The temptation with this sort of digital product – a mobile in-gallery experience – is to chuck in lots of content that doesn’t fit on the walls. In this case, videos, audio, lots of text, a map… Frankly, Green and Webb’s research reminded us that any mobile product needs to be baked into the broader gallery experience. It needs to be a visible part of the offer, be functional and provide value to the visitor.

concept testing

In fact, these factors can be visualised as part of a series of hurdles that need to be overcome before a visitor decides to use that product as part of the visitor experience. Even if it gets past the first five hurdles, unless the product provides value (and, ideally, delight), the visitor won’t bother.

Guerilla testing

The concept testing led us to drastically revise and redevelop the product into a mobile audio guide, which we then tested further. Working in a museum we have the luxury of having thousands of visitors to test with, just outside our office doors. We ran some guerrilla testing – a rapid, low cost method to quickly capture user feedback.

Visitors described the guide as like a treasure hunt, and enjoying the fact that it was like having a tour guide with you, going at your own pace. (This is something Alyson Webb also spoke about at EDCR2016 when recounting her work on the Van Gogh Museum’s multi-media guide which consequently sells itself on helping visitors go at their own pace.) We were surprised by some of the visitor behaviour, observing an older couple using the guide out loud, listening to it together, and not feeling isolated in the way they did with other guides.

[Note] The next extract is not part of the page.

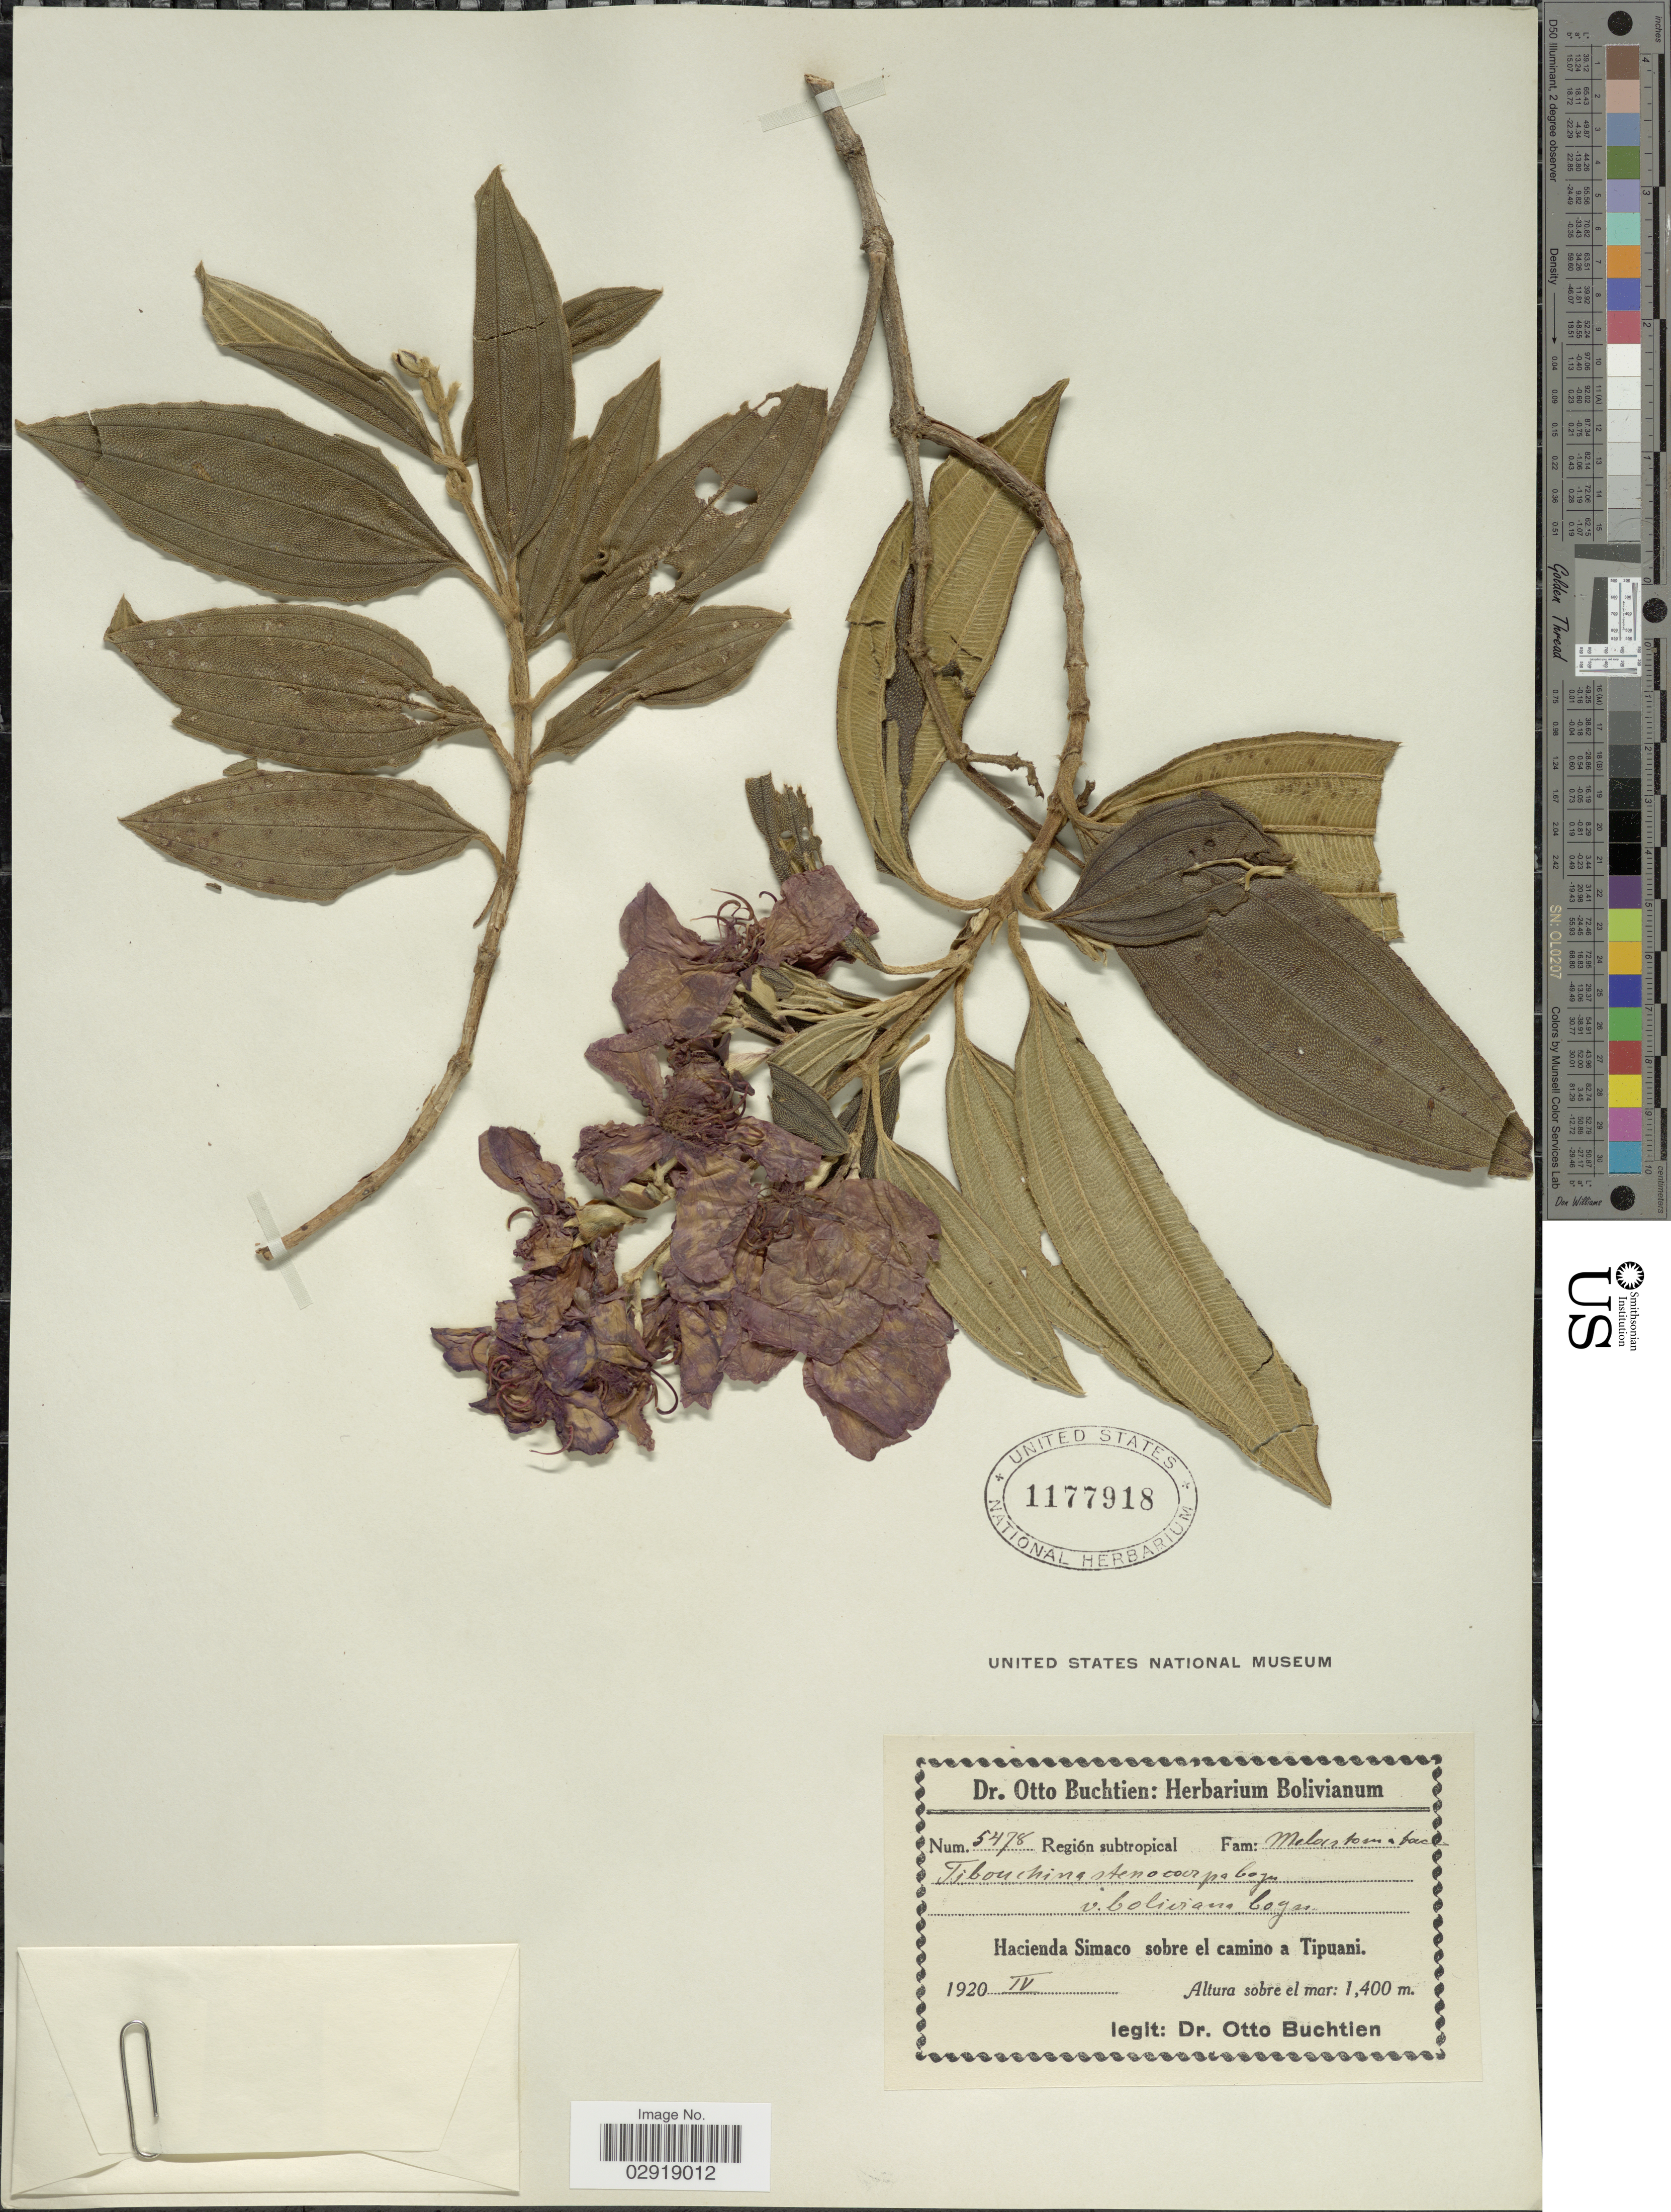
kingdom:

We used these visitor insights to improve interactive features like search, and how visitors accessed and played the audio.

Lipstick on a pig

Too often evaluation is an end point, rather than an essential part of the development process. That learning and insight isn’t fed back into ongoing digital development. Waterfall projects have an end date. But Agile never stops. With Agile you’re more likely to feed that research back into ongoing development cycles.

I bet we’ve all been involved in some digital projects that just shouldn’t see the light of day. Some call this putting lipstick on a pig. We need to be braver about killing – or sun-setting – those projects that research reveals are not working or have outlived their purpose. We don’t need to add to all that digital landfill. We need to use research to discover those piglets, not wait until summative evaluation to have our worst suspicions confirmed.

So don’t wait for that moment. Use the right yardsticks and build research into your everyday work.

Thanks to Chris Unitt for helping tease out some of the whys and wherefores that went into writing up these thoughts. And to Chris Pearson for the brilliant visuals, which got a lot of love on Twitter.

7 comments so far, view or add yours

Comments

I got some new things about the digital development process.Really thank you for sharing these ideas with us.Its really great.Keep posting such type of informative blogs.Thank you. https://www.vouchermedia.com/

Hey,
Thanks so much for this post. The three W’s is a great reminder to help maintain focus during a research project. You defined a lot of interesting points! I will definitely be using some of this information in the future.
Best,
Dennis

Hi,

When is the museum going to reinstate the search function? As a user of the website for the last 9 years I know of lots of useful content that I wish to locate and could do so really quickly if the search function still existed. The website is currently making it really difficult for me to find past content to help with my research and teaching.